Your result will be the set of lines with "DoxyCompactItemize", copied from the material below.

- **Given data**
● ● ● ●
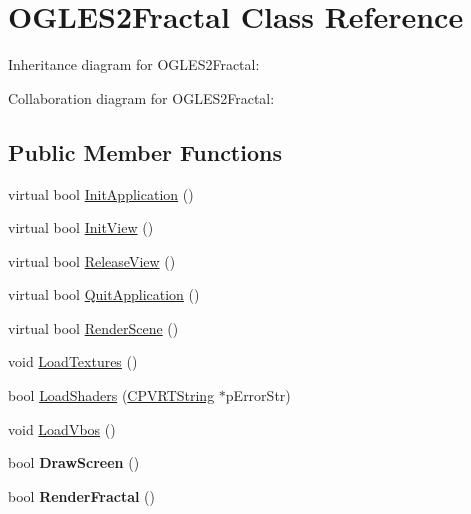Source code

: \hypertarget{class_o_g_l_e_s2_fractal}{\section{O\+G\+L\+E\+S2\+Fractal Class Reference}
\label{class_o_g_l_e_s2_fractal}
}


Inheritance diagram for O\+G\+L\+E\+S2\+Fractal\+:


Collaboration diagram for O\+G\+L\+E\+S2\+Fractal\+:
\subsection*{Public Member Functions}
\begin{DoxyCompactItemize}
\item 
virtual bool \hyperlink{class_o_g_l_e_s2_fractal_a5a0476732ad67824db5172a08d6b2b20}{Init\+Application} ()
\item 
virtual bool \hyperlink{class_o_g_l_e_s2_fractal_a2842ff60922eadba18df6f1bed553045}{Init\+View} ()
\item 
virtual bool \hyperlink{class_o_g_l_e_s2_fractal_a5dd4997d0afdca2291936287e833a64c}{Release\+View} ()
\item 
virtual bool \hyperlink{class_o_g_l_e_s2_fractal_a371772b287a1647392624475ff2cf4f0}{Quit\+Application} ()
\item 
virtual bool \hyperlink{class_o_g_l_e_s2_fractal_ac9d49e29257d923fe0af6a134abc71f1}{Render\+Scene} ()
\item 
void \hyperlink{class_o_g_l_e_s2_fractal_a19228e82e722c40a63d1eabae14bad1b}{Load\+Textures} ()
\item 
bool \hyperlink{class_o_g_l_e_s2_fractal_a8eacf405c0f8557250f23029d8695048}{Load\+Shaders} (\hyperlink{class_c_p_v_r_t_string}{C\+P\+V\+R\+T\+String} $\ast$p\+Error\+Str)
\item 
void \hyperlink{class_o_g_l_e_s2_fractal_a97670da498c1fb2ef78ad32a67122dab}{Load\+Vbos} ()
\item 
\hypertarget{class_o_g_l_e_s2_fractal_ab5a6e3c601798999842a7a98e5d3e932}{bool {\bfseries Draw\+Screen} ()}\label{class_o_g_l_e_s2_fractal_ab5a6e3c601798999842a7a98e5d3e932}

\item 
\hypertarget{class_o_g_l_e_s2_fractal_ab28df051e753dfc153d27dc30f733f2c}{bool {\bfseries Render\+Fractal} ()}\label{class_o_g_l_e_s2_fractal_ab28df051e753dfc153d27dc30f733f2c}

\end{DoxyCompactItemize}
● ● ● ●
- **Response area**
\begin{DoxyCompactItemize}
\end{DoxyCompactItemize}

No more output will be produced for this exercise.